» **Work to do**
Rename the field "catalogue / barcode" to "catalog number" everywhere it occurs in the material, leaving every other line unchanged.

[Stored data entries]

►

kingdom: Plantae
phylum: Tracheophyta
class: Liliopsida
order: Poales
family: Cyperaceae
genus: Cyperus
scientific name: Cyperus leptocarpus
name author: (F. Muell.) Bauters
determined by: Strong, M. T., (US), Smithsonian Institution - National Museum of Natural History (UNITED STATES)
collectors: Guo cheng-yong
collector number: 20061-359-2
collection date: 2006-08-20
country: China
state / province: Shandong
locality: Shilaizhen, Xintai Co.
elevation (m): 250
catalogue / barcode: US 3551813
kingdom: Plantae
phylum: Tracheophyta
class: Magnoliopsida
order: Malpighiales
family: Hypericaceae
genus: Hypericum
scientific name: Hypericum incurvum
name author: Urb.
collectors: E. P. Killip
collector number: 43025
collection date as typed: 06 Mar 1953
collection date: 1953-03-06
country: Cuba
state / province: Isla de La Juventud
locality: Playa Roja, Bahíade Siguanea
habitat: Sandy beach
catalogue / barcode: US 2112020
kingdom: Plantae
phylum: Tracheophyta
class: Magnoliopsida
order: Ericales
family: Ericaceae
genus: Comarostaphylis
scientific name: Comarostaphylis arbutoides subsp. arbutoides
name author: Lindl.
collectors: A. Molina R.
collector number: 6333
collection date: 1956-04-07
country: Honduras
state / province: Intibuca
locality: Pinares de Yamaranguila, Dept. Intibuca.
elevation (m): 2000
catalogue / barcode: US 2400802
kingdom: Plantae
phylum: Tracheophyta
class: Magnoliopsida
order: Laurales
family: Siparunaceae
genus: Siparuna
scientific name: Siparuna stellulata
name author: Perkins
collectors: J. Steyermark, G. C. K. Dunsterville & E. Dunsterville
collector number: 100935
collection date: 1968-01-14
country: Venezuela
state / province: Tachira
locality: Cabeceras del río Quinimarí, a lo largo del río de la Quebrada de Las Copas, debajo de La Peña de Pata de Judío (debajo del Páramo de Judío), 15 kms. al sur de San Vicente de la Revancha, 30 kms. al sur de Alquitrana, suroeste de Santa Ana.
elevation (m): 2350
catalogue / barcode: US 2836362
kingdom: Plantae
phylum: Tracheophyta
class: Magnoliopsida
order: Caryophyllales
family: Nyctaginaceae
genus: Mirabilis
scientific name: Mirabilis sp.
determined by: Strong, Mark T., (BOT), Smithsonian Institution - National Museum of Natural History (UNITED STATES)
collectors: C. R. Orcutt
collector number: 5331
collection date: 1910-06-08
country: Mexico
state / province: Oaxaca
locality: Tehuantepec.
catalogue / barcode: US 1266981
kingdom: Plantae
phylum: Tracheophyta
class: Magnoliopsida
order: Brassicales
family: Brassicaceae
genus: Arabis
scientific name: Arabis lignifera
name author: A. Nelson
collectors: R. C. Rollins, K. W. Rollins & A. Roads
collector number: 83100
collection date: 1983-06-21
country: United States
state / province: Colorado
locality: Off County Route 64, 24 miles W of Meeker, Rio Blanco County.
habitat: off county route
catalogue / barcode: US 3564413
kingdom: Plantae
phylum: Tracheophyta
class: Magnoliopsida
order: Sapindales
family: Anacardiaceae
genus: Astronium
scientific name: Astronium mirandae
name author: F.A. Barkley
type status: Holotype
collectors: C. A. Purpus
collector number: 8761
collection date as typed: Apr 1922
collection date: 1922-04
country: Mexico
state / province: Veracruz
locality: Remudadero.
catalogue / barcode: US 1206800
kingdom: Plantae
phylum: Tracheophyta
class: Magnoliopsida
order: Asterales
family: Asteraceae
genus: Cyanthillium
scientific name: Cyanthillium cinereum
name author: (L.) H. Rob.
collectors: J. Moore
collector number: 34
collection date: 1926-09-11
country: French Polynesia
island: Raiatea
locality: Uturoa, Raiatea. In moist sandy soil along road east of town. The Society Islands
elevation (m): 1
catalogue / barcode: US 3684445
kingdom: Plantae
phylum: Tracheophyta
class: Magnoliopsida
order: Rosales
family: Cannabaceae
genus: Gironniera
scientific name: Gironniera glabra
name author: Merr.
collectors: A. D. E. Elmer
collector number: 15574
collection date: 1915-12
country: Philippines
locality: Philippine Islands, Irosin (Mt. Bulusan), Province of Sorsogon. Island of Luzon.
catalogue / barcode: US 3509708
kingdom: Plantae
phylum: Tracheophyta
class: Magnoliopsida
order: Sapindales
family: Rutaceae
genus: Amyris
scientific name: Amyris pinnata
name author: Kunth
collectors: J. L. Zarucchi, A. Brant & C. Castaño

◄

» **Task result**
kingdom: Plantae
phylum: Tracheophyta
class: Liliopsida
order: Poales
family: Cyperaceae
genus: Cyperus
scientific name: Cyperus leptocarpus
name author: (F. Muell.) Bauters
determined by: Strong, M. T., (US), Smithsonian Institution - National Museum of Natural History (UNITED STATES)
collectors: Guo cheng-yong
collector number: 20061-359-2
collection date: 2006-08-20
country: China
state / province: Shandong
locality: Shilaizhen, Xintai Co.
elevation (m): 250
catalog number: US 3551813
kingdom: Plantae
phylum: Tracheophyta
class: Magnoliopsida
order: Malpighiales
family: Hypericaceae
genus: Hypericum
scientific name: Hypericum incurvum
name author: Urb.
collectors: E. P. Killip
collector number: 43025
collection date as typed: 06 Mar 1953
collection date: 1953-03-06
country: Cuba
state / province: Isla de La Juventud
locality: Playa Roja, Bahíade Siguanea
habitat: Sandy beach
catalog number: US 2112020
kingdom: Plantae
phylum: Tracheophyta
class: Magnoliopsida
order: Ericales
family: Ericaceae
genus: Comarostaphylis
scientific name: Comarostaphylis arbutoides subsp. arbutoides
name author: Lindl.
collectors: A. Molina R.
collector number: 6333
collection date: 1956-04-07
country: Honduras
state / province: Intibuca
locality: Pinares de Yamaranguila, Dept. Intibuca.
elevation (m): 2000
catalog number: US 2400802
kingdom: Plantae
phylum: Tracheophyta
class: Magnoliopsida
order: Laurales
family: Siparunaceae
genus: Siparuna
scientific name: Siparuna stellulata
name author: Perkins
collectors: J. Steyermark, G. C. K. Dunsterville & E. Dunsterville
collector number: 100935
collection date: 1968-01-14
country: Venezuela
state / province: Tachira
locality: Cabeceras del río Quinimarí, a lo largo del río de la Quebrada de Las Copas, debajo de La Peña de Pata de Judío (debajo del Páramo de Judío), 15 kms. al sur de San Vicente de la Revancha, 30 kms. al sur de Alquitrana, suroeste de Santa Ana.
elevation (m): 2350
catalog number: US 2836362
kingdom: Plantae
phylum: Tracheophyta
class: Magnoliopsida
order: Caryophyllales
family: Nyctaginaceae
genus: Mirabilis
scientific name: Mirabilis sp.
determined by: Strong, Mark T., (BOT), Smithsonian Institution - National Museum of Natural History (UNITED STATES)
collectors: C. R. Orcutt
collector number: 5331
collection date: 1910-06-08
country: Mexico
state / province: Oaxaca
locality: Tehuantepec.
catalog number: US 1266981
kingdom: Plantae
phylum: Tracheophyta
class: Magnoliopsida
order: Brassicales
family: Brassicaceae
genus: Arabis
scientific name: Arabis lignifera
name author: A. Nelson
collectors: R. C. Rollins, K. W. Rollins & A. Roads
collector number: 83100
collection date: 1983-06-21
country: United States
state / province: Colorado
locality: Off County Route 64, 24 miles W of Meeker, Rio Blanco County.
habitat: off county route
catalog number: US 3564413
kingdom: Plantae
phylum: Tracheophyta
class: Magnoliopsida
order: Sapindales
family: Anacardiaceae
genus: Astronium
scientific name: Astronium mirandae
name author: F.A. Barkley
type status: Holotype
collectors: C. A. Purpus
collector number: 8761
collection date as typed: Apr 1922
collection date: 1922-04
country: Mexico
state / province: Veracruz
locality: Remudadero.
catalog number: US 1206800
kingdom: Plantae
phylum: Tracheophyta
class: Magnoliopsida
order: Asterales
family: Asteraceae
genus: Cyanthillium
scientific name: Cyanthillium cinereum
name author: (L.) H. Rob.
collectors: J. Moore
collector number: 34
collection date: 1926-09-11
country: French Polynesia
island: Raiatea
locality: Uturoa, Raiatea. In moist sandy soil along road east of town. The Society Islands
elevation (m): 1
catalog number: US 3684445
kingdom: Plantae
phylum: Tracheophyta
class: Magnoliopsida
order: Rosales
family: Cannabaceae
genus: Gironniera
scientific name: Gironniera glabra
name author: Merr.
collectors: A. D. E. Elmer
collector number: 15574
collection date: 1915-12
country: Philippines
locality: Philippine Islands, Irosin (Mt. Bulusan), Province of Sorsogon. Island of Luzon.
catalog number: US 3509708
kingdom: Plantae
phylum: Tracheophyta
class: Magnoliopsida
order: Sapindales
family: Rutaceae
genus: Amyris
scientific name: Amyris pinnata
name author: Kunth
collectors: J. L. Zarucchi, A. Brant & C. Castaño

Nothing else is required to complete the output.